EntryPoint Contracts
The EntryPoint is a singleton, audited smart contract that acts as the system's orchestrator. It validates and executes UserOperations (user intents) in batches, ensuring atomicity and managing gas payments. This contract is the primary on-chain component that bundlers interact with, providing a standardized and secure execution layer for all ERC-4337 accounts.
Bundlers & Paymasters
New off-chain actors enable flexible transaction sponsorship and relay.
- Bundlers: Special nodes that package UserOperations from the mempool into a standard Ethereum transaction, paying gas fees and submitting them to the EntryPoint. They earn fees via priority gas auctions.
- Paymasters: Smart contracts that can sponsor transaction fees for users, enabling gasless UX or payment in ERC-20 tokens instead of ETH.
Smart Contract Wallets
ERC-4337's primary user-facing component is the smart account (or smart contract wallet). Unlike Externally Owned Accounts (EOAs), these accounts are programmable, enabling features like:
- Social recovery and multi-signature security.
- Session keys for limited permissions.
- Batch transactions executed atomically.

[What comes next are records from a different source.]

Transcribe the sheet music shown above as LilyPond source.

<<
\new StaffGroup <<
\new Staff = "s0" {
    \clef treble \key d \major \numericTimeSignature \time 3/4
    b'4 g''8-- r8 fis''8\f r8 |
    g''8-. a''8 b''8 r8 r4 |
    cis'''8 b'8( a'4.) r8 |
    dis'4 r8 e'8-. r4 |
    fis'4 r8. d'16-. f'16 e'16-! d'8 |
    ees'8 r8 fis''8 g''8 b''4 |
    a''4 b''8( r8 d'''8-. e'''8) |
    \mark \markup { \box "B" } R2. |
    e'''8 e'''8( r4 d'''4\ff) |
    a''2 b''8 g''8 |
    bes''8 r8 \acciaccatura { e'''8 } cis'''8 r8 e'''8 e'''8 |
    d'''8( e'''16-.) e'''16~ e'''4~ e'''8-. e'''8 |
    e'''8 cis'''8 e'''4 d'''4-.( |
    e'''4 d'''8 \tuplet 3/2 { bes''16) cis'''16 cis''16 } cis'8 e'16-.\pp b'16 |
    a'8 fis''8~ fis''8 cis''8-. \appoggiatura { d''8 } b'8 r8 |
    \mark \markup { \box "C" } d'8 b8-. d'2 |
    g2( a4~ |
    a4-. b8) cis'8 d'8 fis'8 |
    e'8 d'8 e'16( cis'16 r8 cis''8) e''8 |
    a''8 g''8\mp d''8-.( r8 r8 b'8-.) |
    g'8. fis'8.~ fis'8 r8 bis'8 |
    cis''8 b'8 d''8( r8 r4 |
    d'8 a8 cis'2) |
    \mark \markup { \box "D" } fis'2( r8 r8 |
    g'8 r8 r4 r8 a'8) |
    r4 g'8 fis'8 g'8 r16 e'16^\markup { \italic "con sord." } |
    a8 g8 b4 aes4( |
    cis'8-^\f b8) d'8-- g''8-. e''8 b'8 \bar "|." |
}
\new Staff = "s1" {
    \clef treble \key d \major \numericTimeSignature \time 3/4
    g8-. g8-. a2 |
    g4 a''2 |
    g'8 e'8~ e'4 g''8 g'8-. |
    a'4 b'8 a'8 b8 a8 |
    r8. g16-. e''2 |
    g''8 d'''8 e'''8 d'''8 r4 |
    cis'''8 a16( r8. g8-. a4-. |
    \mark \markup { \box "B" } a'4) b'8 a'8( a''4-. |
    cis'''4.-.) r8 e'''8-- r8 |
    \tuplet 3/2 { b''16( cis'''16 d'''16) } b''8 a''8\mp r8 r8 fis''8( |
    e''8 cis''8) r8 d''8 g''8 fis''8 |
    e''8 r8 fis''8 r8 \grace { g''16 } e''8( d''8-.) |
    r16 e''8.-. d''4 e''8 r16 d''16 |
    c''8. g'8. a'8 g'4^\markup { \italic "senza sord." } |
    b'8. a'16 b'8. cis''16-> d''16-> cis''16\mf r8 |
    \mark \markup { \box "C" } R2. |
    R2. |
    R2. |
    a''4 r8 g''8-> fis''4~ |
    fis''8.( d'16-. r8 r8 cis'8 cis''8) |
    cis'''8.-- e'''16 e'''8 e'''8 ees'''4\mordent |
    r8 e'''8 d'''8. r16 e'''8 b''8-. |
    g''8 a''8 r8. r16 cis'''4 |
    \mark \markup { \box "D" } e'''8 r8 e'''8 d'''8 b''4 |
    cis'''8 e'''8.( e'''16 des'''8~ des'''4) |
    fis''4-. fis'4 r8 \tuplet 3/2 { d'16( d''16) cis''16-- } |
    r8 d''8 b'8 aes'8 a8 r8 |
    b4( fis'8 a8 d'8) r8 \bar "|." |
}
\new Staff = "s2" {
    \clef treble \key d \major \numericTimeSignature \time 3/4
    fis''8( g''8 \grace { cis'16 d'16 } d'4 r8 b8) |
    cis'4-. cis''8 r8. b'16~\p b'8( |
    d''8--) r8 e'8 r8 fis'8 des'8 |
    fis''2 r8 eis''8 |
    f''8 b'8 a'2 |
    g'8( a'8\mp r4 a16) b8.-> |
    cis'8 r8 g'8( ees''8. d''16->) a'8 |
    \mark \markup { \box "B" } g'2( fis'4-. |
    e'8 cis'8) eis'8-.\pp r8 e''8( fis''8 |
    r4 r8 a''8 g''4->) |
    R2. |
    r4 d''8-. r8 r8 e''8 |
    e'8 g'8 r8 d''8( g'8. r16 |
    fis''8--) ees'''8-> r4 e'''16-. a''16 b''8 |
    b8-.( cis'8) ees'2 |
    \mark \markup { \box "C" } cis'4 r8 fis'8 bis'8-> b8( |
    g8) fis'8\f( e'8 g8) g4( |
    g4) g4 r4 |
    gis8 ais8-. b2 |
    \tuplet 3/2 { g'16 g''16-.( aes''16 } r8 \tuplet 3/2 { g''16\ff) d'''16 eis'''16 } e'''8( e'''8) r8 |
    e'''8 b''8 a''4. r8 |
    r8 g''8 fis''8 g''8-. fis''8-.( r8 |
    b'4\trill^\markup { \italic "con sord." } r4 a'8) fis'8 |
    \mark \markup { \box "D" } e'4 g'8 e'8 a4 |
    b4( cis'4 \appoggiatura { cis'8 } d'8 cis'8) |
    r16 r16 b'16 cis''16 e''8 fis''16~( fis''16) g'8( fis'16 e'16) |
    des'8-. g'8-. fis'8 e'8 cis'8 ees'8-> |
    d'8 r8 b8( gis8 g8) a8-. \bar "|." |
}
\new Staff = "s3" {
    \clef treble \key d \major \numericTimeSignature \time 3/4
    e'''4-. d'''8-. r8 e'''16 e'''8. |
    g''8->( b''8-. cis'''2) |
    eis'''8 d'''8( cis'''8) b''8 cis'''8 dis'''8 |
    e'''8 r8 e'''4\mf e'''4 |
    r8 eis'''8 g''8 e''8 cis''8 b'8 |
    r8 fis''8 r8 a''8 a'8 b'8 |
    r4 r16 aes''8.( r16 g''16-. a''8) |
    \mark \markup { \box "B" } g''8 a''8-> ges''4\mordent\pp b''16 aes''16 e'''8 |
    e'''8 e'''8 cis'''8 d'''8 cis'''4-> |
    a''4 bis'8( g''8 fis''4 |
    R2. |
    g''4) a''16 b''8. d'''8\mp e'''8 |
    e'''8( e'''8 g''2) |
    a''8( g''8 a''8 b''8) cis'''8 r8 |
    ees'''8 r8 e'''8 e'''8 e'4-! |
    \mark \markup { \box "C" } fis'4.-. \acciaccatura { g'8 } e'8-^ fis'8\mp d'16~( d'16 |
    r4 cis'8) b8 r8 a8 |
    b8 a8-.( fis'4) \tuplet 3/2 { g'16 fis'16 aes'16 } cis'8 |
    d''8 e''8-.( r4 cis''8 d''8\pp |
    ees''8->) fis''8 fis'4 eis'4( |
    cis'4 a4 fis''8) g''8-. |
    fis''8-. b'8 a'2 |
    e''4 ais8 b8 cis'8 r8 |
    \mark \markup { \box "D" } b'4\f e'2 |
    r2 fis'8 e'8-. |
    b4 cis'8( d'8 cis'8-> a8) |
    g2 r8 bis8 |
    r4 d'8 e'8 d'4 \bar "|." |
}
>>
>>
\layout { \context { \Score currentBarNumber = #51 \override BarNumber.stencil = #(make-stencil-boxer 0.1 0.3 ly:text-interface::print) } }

- Gas abstraction via paymasters. Examples include Safe{Wallet}, ZeroDev, and Biconomy Smart Accounts.
Alternative Mempool
ERC-4337 introduces a new UserOperation mempool, separate from the standard Ethereum transaction mempool. This dedicated space is for pending user intents, which are objects containing the transaction details, signature, and gas parameters for a smart account. Bundlers monitor this mempool, competing to include UserOperations in the next block based on fee incentives.
Developer SDKs & Tooling
Rapid adoption is driven by comprehensive developer tooling that abstracts the protocol's complexity.
- Account Abstraction SDKs: Libraries like ZeroDev, Biconomy, and Alchemy's Account Kit provide APIs to create, manage, and interact with smart accounts.
- Bundler & Paymaster APIs: Services like Stackup, Pimlico, and Alchemy offer hosted bundler infrastructure and paymaster services, allowing developers to integrate ERC-4337 without running their own nodes.
Cross-Chain & L2 Expansion
ERC-4337 is becoming the standard for account abstraction across the EVM ecosystem, accelerating adoption on Layer 2 networks. Its protocol-level design allows for:
- Portable user experience: A smart account's logic can be deployed and used identically on Ethereum mainnet, Arbitrum, Optimism, Polygon, and other EVM chains.
- Unified infrastructure: Bundler and paymaster services are being deployed across multiple chains, providing consistent developer and user experiences.
Frequently Asked Questions (FAQ)
Common questions about ERC-4337, the standard for account abstraction without requiring Ethereum consensus-layer changes.
ERC-4337 is an Ethereum standard that introduces account abstraction by creating a higher-layer infrastructure for smart contract wallets, bypassing the need for changes to the core Ethereum protocol. It works by introducing new actors: a UserOperation (a pseudo-transaction object), Bundlers (actors who bundle UserOperations and submit them to the blockchain), and Paymasters (contracts that can sponsor transaction fees). A user signs a UserOperation with their smart contract wallet's logic; a Bundler packages it and pays the gas fee; and the transaction is executed on-chain, enabling features like social recovery, gas sponsorship, and batch transactions.